SOURCE PASSAGE:
>>>>>

Convolutional Neural Networks (CNN)

By Prof. Seungchul Lee
Industrial AI Lab
http://isystems.unist.ac.kr/
POSTECH

Table of Contents

1. Convolution on Image

1.1. Convolution in 1D

In [1]:
%%html
<center><iframe src="https://www.youtube.com/embed/Ma0YONjMZLI?rel=0" 
width="560" height="315" frameborder="0" allowfullscreen></iframe></center>

1.2. Convolution in 2D

Filter (or Kernel)

  • Modify or enhance an image by filtering
  • Filter images to emphasize certain features or remove other features
  • Filtering includes smoothing, sharpening and edge enhancement

  • Discrete convolution can be viewed as element-wise multiplication by a matrix

In [2]:
# Import libraries
import numpy as np
import matplotlib.pyplot as plt
from scipy.misc import imread, imresize
from scipy.signal import convolve2d
from six.moves import cPickle

% matplotlib inline
In [3]:
# Import image
input_image = cPickle.load(open('./image_files/lena.pkl', 'rb'))

# Edge filter
image_filter = np.array([[-1, 0, 1]
                        ,[-1, 0, 1]
                        ,[-1, 0, 1]])

# Compute feature
feature = convolve2d(input_image, image_filter, boundary='symm', mode='same')
In [4]:
# Plot
fig = plt.figure(figsize=(10, 6))
ax1 = fig.add_subplot(1, 3, 1)
ax1.imshow(input_image, 'gray')
ax1.set_title('Input image (512 x 512)', fontsize=15)
ax1.set_xticks([])
ax1.set_yticks([])

ax2 = fig.add_subplot(1, 3, 2)
ax2.imshow(image_filter, 'gray')
ax2.set_title('Image filter (3 x 3)', fontsize=15)
ax2.set_xticks([])
ax2.set_yticks([])

ax3 = fig.add_subplot(1, 3, 3)
ax3.imshow(feature, 'gray')
ax3.set_title('Feature', fontsize=15)
ax3.set_xticks([])
ax3.set_yticks([])
plt.show()
In [5]:
# Import image
input_image = cPickle.load(open('./image_files/lena.pkl', 'rb'))

# Gaussian filter
image_filter = 1/273*np.array([[1,  4,  7,  4, 1]
                              ,[4, 16, 26, 16, 4]
                              ,[7, 26, 41, 26, 7]
                              ,[4, 16, 26, 16, 4]
                              ,[1,  4,  7,  4, 1]])
image_filter = imresize(image_filter, [15, 15])

# Compute feature
feature = convolve2d(input_image, image_filter, boundary='symm', mode='same')
In [6]:
# Plot
fig = plt.figure(figsize=(10, 6))
ax1 = fig.add_subplot(1, 3, 1)
ax1.imshow(input_image, 'gray')
ax1.set_title('Input image (512 x 512)', fontsize=15)
ax1.set_xticks([])
ax1.set_yticks([])

ax2 = fig.add_subplot(1, 3, 2)
ax2.imshow(image_filter, 'gray')
ax2.set_title('Image filter (15 x 15)', fontsize=15)
ax2.set_xticks([])
ax2.set_yticks([])

ax3 = fig.add_subplot(1, 3, 3)
ax3.imshow(feature, 'gray')
ax3.set_title('Feature', fontsize=15)
ax3.set_xticks([])
ax3.set_yticks([])

<<<<<

EXERCISE SET:
- a) Reproduce the stretch of the CNN tutorial from "# Gaussian filter" through "imresize(image_filter, [15, 15])".
- b) According to the CNN tutorial, what does filtering include?
- c) Condense the bulleted passage in the CNN tutorial that begins "Modify or enhance an image by filtering" into one sentence that keeps its main facts.
These entries come from a different source than the CNN tutorial.

Stored data entries
>>>>>

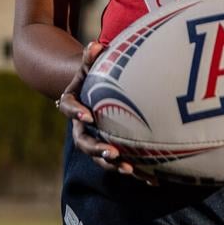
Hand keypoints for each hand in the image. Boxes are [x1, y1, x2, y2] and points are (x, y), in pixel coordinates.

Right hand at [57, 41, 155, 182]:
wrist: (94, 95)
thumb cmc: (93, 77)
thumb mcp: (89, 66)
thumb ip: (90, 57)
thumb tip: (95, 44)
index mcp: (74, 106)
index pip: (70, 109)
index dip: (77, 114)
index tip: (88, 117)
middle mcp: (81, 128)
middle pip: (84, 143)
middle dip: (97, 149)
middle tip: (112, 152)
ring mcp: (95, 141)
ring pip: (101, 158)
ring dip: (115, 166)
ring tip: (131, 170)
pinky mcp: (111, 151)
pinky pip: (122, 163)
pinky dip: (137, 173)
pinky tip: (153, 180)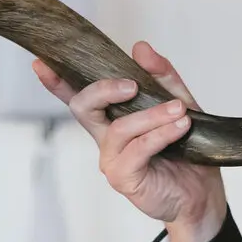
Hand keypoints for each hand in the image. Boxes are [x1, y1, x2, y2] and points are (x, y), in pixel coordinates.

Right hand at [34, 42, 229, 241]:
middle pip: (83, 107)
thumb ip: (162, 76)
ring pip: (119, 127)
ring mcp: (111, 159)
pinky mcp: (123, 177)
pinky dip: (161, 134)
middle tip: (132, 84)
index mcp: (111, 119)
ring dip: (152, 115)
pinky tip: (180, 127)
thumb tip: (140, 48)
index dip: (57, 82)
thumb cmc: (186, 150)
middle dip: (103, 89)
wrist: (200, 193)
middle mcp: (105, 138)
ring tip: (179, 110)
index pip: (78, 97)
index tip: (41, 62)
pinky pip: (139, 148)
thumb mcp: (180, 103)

<<<<<

ANSWERS BY TASK:
- a)
# Gaussian filter
image_filter = 1/273*np.array([[1,  4,  7,  4, 1]
                              ,[4, 16, 26, 16, 4]
                              ,[7, 26, 41, 26, 7]
                              ,[4, 16, 26, 16, 4]
                              ,[1,  4,  7,  4, 1]])
image_filter = imresize(image_filter, [15, 15])

- b) Smoothing, sharpening and edge enhancement.

- c) Filtering modifies or enhances an image by emphasizing certain features or removing others, and it includes smoothing, sharpening and edge enhancement.